Hollywood's major music studios last week turned their anti-DVD copying campaign up a notch, bringing legal proceedings against several US software manufacturers.
Industry giants Paramount pictures and Twentieth Century Fox filed for an injunction with the US District Court in New York to bar five companies — Internet Enterprises, Rdenstiny, HowtocopyDVDs.com, DVDBackupbuddy.com and DVDsqueeze.com — from selling the software.
In a separate case in San Francisco, DVD copying software maker 321 Studios LLC defended the legality of its products in front of a judge who started the hearing by confirming her leanings toward the opposing party.
US District Court Judge Susan Illston said she was "substantially persuaded" by the opinions of other judges in earlier cases involving the 1998 Digital Millennium Copyright Act (DMCA), which makes it illegal to distribute tools that circumvent copy prevention technologies. Those opinions were in favour of copyright holders.
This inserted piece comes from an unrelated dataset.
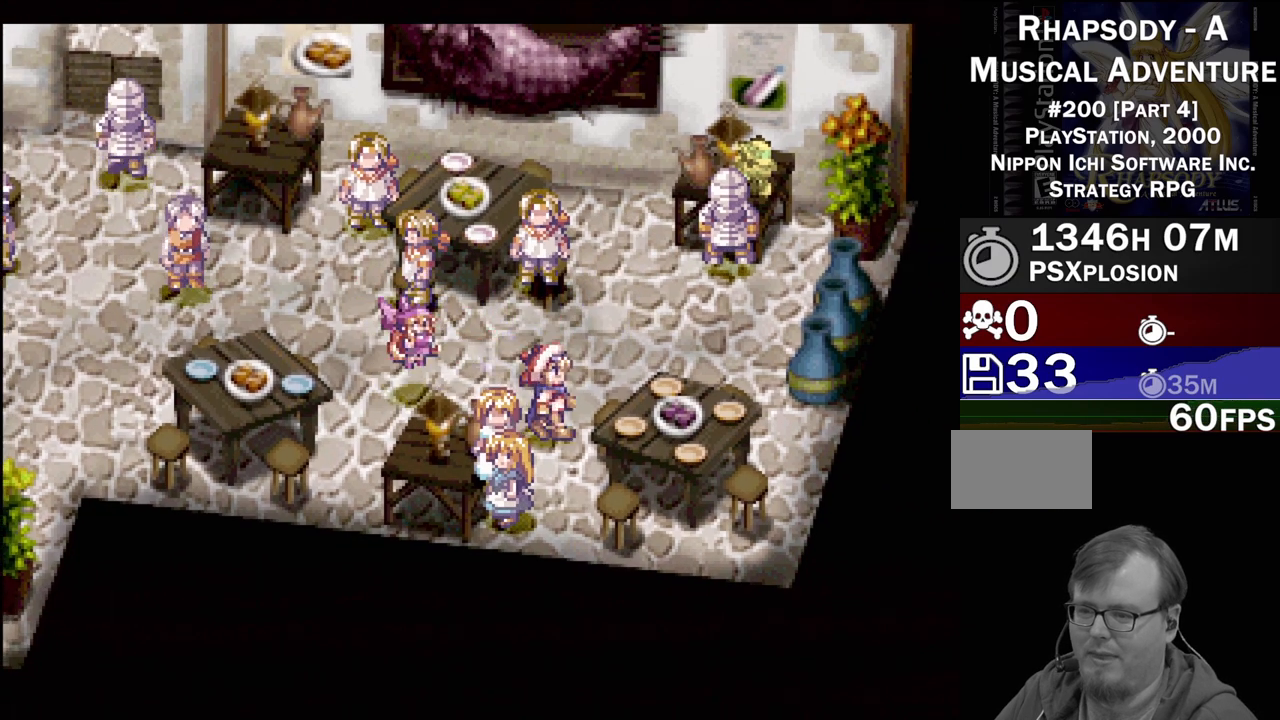
{"buttons": [], "events": [[17, "DPAD_RIGHT", "up"], [33, "TRIANGLE", "up"], [100, "DPAD_LEFT", "down"], [217, "DPAD_DOWN", "up"], [300, "CROSS", "down"], [350, "DPAD_LEFT", "up"], [450, "CROSS", "up"]]}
At least two US federal courts have already determined that it is illegal to distribute DVD copyright circumvention software (known as DeCSS) under the DMCA. Judge Illston referred to a case in which the website of hacker magazine 2600: The Hacker Quarterly was barred from linking to websites offering the DeCSS code for download.
The DMCA provisions are unconstitutional and obstruct fair use rights, argued 321 Studios in court. Furthermore, the software maker argued that CSS is not a copy protection tool but an access control tool.
"What rights does a copyright holder have and what restrictions are imposed on the user who buys a DVD?" asked Daralyn Durie, the lawyer presenting 321 Studios' case. "Surely one right that is transferred to me once I buy a DVD is the right to unlock the encryption and access the content?"
Buyers can play the DVD in a player, but "the right to make a complete digital copy" is not part of fair use, said Russell Frackman, the lawyer representing the movie studios. "Under no doctrine of copyright law is a user ever entitled to extra copies of any copyright-protected material," he said.
Frackman said there is "hardly a difference" with any of the other cases involving DeCSS, just that 321 Studios "sells it commercially." "We're eager and we think this is an open-and-shut case. It is a very straightforward DMCA case," said Marta Grutka, a spokeswoman for the Motion Picture Association of America, after the hearing.
Judge Illston said she would prepare an opinion on the matter but did not specify when her judgement would be released.
A decision in favour of the studios would be likely to have a similar impact on UK companies. The case continues.